EXERCISE REQUIREMENTS | The material below holds a span beginning at the line with "X96656659Y-89815314D02*" and ending at the line with "X89982180Y-62649018D01*". Quote that span exactly, both ends included, and only that span.

- Opening Delimiter -

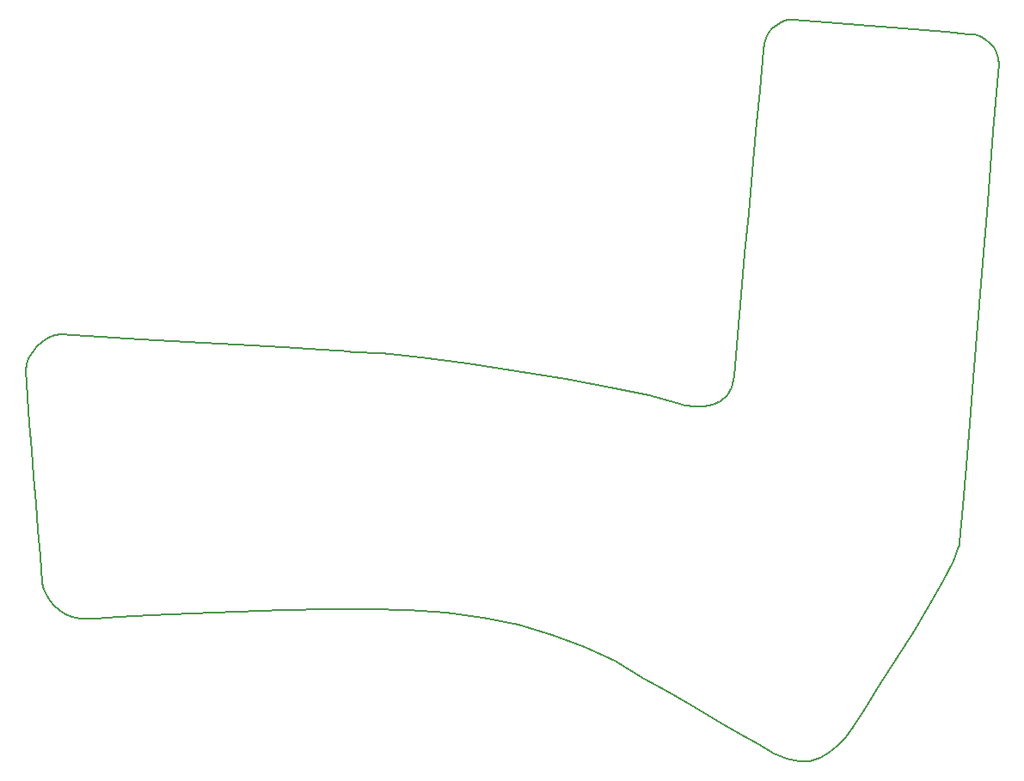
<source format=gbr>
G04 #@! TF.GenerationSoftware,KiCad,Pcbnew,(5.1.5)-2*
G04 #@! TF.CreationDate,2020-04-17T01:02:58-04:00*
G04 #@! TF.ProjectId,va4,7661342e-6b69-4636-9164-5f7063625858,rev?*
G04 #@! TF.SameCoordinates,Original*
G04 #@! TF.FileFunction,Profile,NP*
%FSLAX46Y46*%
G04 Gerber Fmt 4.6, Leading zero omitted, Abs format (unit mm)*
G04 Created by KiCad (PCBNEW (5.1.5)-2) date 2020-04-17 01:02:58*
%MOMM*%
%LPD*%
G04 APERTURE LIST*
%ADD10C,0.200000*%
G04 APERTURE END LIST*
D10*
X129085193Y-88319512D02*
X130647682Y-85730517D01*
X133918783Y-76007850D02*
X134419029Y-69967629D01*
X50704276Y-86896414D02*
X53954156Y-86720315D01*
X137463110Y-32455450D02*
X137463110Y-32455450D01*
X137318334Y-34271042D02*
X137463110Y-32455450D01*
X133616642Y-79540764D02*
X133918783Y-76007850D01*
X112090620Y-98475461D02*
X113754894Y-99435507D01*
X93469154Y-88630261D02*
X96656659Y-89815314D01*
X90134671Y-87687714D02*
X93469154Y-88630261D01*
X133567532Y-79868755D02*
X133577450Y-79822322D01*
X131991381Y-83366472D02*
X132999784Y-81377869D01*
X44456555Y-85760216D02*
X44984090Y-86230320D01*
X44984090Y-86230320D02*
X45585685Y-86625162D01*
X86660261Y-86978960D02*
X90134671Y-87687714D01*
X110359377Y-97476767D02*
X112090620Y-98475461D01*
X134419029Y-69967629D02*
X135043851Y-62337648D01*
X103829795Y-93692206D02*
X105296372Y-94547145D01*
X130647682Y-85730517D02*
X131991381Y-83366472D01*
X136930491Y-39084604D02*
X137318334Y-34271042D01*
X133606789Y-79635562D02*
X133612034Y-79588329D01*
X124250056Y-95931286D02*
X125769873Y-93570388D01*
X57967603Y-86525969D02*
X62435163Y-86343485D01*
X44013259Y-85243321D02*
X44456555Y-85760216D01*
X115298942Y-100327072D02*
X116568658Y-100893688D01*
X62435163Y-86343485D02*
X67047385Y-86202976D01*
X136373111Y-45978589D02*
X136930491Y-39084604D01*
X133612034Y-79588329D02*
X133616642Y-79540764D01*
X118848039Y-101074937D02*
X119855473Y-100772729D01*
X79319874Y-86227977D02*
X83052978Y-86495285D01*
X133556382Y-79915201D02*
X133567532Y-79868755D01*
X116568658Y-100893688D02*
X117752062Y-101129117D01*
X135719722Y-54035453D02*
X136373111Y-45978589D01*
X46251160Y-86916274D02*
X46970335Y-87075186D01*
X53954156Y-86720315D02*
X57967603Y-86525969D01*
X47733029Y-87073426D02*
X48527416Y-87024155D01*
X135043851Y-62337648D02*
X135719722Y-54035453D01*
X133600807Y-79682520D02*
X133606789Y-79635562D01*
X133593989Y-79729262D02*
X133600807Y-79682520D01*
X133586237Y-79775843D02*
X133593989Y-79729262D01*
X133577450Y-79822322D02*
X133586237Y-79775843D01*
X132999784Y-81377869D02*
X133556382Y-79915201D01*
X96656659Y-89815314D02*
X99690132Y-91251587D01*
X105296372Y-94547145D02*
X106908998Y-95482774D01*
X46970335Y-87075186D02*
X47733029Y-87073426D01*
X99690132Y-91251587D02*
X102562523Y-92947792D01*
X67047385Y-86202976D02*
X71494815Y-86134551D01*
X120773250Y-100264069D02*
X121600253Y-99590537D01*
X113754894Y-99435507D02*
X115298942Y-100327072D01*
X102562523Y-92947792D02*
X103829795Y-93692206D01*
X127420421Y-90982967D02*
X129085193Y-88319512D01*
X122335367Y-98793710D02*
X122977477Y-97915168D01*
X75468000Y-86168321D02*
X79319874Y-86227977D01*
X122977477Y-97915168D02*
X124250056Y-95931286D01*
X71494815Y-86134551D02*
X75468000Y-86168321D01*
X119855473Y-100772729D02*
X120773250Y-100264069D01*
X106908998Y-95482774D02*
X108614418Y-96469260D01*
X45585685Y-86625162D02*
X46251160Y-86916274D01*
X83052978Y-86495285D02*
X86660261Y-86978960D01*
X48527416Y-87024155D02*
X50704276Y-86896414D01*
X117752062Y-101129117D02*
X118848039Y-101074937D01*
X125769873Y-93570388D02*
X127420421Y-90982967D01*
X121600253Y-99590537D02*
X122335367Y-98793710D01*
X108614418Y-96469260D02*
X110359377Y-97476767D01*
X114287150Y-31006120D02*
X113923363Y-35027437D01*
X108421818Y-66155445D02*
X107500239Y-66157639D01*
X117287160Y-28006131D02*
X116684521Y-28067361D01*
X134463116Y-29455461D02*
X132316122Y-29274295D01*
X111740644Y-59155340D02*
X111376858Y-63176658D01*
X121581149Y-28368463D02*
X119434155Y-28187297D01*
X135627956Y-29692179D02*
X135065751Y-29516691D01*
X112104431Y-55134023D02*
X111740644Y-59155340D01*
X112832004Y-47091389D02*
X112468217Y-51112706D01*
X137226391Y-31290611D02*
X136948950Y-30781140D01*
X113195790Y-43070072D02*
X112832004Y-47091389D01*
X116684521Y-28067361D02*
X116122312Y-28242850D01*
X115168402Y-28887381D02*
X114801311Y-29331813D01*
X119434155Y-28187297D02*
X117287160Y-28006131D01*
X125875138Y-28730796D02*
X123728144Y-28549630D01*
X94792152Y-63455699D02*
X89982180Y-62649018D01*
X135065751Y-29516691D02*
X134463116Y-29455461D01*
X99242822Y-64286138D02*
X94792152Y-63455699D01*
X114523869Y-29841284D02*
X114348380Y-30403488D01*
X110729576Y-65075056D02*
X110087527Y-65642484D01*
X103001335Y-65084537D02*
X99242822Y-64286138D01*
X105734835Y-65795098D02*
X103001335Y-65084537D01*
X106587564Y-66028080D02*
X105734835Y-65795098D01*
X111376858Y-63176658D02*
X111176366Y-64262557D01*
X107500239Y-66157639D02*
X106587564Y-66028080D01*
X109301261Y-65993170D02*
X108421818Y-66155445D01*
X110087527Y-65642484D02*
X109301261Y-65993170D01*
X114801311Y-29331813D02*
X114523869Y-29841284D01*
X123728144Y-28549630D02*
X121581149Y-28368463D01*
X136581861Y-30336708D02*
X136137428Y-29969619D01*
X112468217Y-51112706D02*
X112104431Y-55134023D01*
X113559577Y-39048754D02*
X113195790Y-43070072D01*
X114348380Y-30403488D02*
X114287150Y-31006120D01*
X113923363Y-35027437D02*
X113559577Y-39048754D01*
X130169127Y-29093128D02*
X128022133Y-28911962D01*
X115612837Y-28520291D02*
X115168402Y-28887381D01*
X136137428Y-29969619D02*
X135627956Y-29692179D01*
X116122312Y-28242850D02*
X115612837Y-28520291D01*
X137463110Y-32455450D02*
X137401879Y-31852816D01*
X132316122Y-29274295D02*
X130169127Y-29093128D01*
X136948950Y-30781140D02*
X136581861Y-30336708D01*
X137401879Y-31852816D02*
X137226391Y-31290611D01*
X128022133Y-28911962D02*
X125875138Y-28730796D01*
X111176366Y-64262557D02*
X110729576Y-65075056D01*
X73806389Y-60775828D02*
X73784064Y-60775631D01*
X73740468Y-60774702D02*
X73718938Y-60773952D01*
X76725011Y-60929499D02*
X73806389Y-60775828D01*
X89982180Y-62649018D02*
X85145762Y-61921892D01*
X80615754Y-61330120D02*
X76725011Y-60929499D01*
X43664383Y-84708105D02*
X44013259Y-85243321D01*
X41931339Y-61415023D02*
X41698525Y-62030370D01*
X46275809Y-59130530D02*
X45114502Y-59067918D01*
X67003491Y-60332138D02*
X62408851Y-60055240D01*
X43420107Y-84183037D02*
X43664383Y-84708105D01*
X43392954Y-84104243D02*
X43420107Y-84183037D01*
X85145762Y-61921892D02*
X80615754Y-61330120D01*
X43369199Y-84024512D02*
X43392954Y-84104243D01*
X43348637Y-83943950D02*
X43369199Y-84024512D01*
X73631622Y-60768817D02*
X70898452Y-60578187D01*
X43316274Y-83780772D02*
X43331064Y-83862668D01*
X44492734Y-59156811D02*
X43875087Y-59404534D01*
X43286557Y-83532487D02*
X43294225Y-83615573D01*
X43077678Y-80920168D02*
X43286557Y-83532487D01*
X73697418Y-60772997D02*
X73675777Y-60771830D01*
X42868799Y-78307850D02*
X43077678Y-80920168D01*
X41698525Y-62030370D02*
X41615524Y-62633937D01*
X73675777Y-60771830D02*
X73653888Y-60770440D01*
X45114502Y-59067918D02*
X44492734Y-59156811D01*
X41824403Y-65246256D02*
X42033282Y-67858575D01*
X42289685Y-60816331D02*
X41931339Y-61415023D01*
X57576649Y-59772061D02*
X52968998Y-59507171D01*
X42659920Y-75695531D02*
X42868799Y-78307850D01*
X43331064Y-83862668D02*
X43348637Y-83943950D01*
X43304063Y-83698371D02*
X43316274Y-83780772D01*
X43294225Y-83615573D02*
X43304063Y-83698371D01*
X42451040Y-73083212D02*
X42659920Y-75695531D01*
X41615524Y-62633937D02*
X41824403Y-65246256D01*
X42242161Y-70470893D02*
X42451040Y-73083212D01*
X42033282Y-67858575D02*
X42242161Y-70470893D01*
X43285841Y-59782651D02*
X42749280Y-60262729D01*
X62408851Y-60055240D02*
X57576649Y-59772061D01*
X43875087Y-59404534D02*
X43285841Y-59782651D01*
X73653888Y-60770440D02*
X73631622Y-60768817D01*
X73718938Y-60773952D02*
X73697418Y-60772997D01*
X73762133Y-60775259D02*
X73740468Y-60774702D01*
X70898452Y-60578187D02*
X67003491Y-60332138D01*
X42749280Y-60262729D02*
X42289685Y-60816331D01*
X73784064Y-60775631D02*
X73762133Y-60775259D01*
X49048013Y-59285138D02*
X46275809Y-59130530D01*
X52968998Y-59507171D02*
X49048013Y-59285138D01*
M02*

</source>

- Closing Delimiter -

SOLVED EXERCISE |
X96656659Y-89815314D02*
X99690132Y-91251587D01*
X105296372Y-94547145D02*
X106908998Y-95482774D01*
X46970335Y-87075186D02*
X47733029Y-87073426D01*
X99690132Y-91251587D02*
X102562523Y-92947792D01*
X67047385Y-86202976D02*
X71494815Y-86134551D01*
X120773250Y-100264069D02*
X121600253Y-99590537D01*
X113754894Y-99435507D02*
X115298942Y-100327072D01*
X102562523Y-92947792D02*
X103829795Y-93692206D01*
X127420421Y-90982967D02*
X129085193Y-88319512D01*
X122335367Y-98793710D02*
X122977477Y-97915168D01*
X75468000Y-86168321D02*
X79319874Y-86227977D01*
X122977477Y-97915168D02*
X124250056Y-95931286D01*
X71494815Y-86134551D02*
X75468000Y-86168321D01*
X119855473Y-100772729D02*
X120773250Y-100264069D01*
X106908998Y-95482774D02*
X108614418Y-96469260D01*
X45585685Y-86625162D02*
X46251160Y-86916274D01*
X83052978Y-86495285D02*
X86660261Y-86978960D01*
X48527416Y-87024155D02*
X50704276Y-86896414D01*
X117752062Y-101129117D02*
X118848039Y-101074937D01*
X125769873Y-93570388D02*
X127420421Y-90982967D01*
X121600253Y-99590537D02*
X122335367Y-98793710D01*
X108614418Y-96469260D02*
X110359377Y-97476767D01*
X114287150Y-31006120D02*
X113923363Y-35027437D01*
X108421818Y-66155445D02*
X107500239Y-66157639D01*
X117287160Y-28006131D02*
X116684521Y-28067361D01*
X134463116Y-29455461D02*
X132316122Y-29274295D01*
X111740644Y-59155340D02*
X111376858Y-63176658D01*
X121581149Y-28368463D02*
X119434155Y-28187297D01*
X135627956Y-29692179D02*
X135065751Y-29516691D01*
X112104431Y-55134023D02*
X111740644Y-59155340D01*
X112832004Y-47091389D02*
X112468217Y-51112706D01*
X137226391Y-31290611D02*
X136948950Y-30781140D01*
X113195790Y-43070072D02*
X112832004Y-47091389D01*
X116684521Y-28067361D02*
X116122312Y-28242850D01*
X115168402Y-28887381D02*
X114801311Y-29331813D01*
X119434155Y-28187297D02*
X117287160Y-28006131D01*
X125875138Y-28730796D02*
X123728144Y-28549630D01*
X94792152Y-63455699D02*
X89982180Y-62649018D01*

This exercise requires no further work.